The incident was captured on several dash cams, thanks to a number of police vehicles that responded to the February 19 call for a man firing shots into the air with a shot gun.

According to CNN, that man—36-year-old Mario Valencia—had been involved in a string of crimes earlier that day.

At 6:45 a.m., Valencia robbed a 7-Eleven in Tucson with a metal object in his hand. Authorities said he was dressed only in his underwear.

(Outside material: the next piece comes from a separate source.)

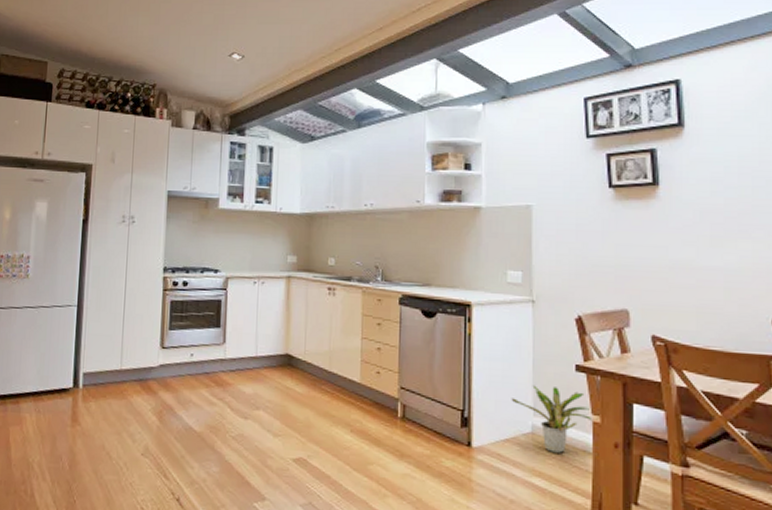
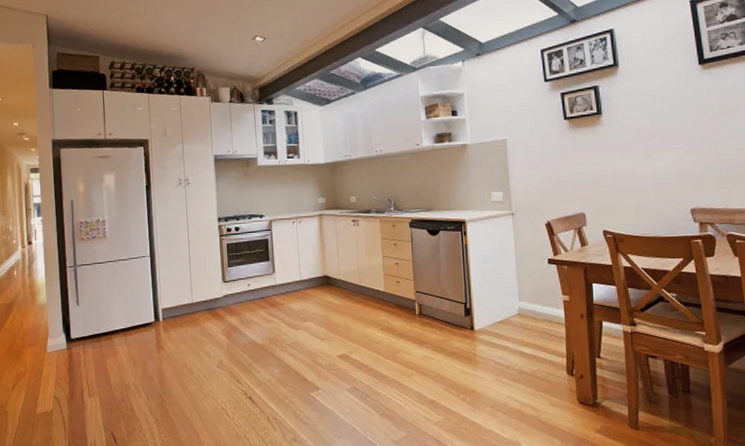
potted plant: present [511,385,593,454] -> none [501,277,563,328]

He was charged with theft.

A little more than an hour later, police said, Valencia set a fire at a church for which he was charged with arson of an occupied structure.

Just after that he entered a home and stole a car, police said.

Authorities said he drove to a Walmart where he stole a .30-30 rifle and ammunition. He fled the store with Walmart employees in pursuit.

A Marana lieutenant tells CNN Valencia pointed the rifle at officers, refused several requests to drop the weapon, and threatened to kill himself before Officer Michael Rapiejko stepped on the gas and slammed into him from behind.

The impact sent Valencia flying into the air, landing him in the hospital in serious condition. He was released two days later and transferred to jail.

Detractors question why, for example, that many officers couldn't establish a perimeter or try to negotiate with with Valencia.

But Tucson police chief says he supports Rapiejko, characterizing the hit as the best option he had and suggesting that it might have saved Valencia's life.

"If we're going to choose between maybe we'll let him go a little bit farther and see what happens, or we're going to take him out now and eliminate any opportunity he has to hurt somebody, you're going to err on the side of, in favor of the innocent people," Police Chief Terry Rozema told CNN. "Without a doubt."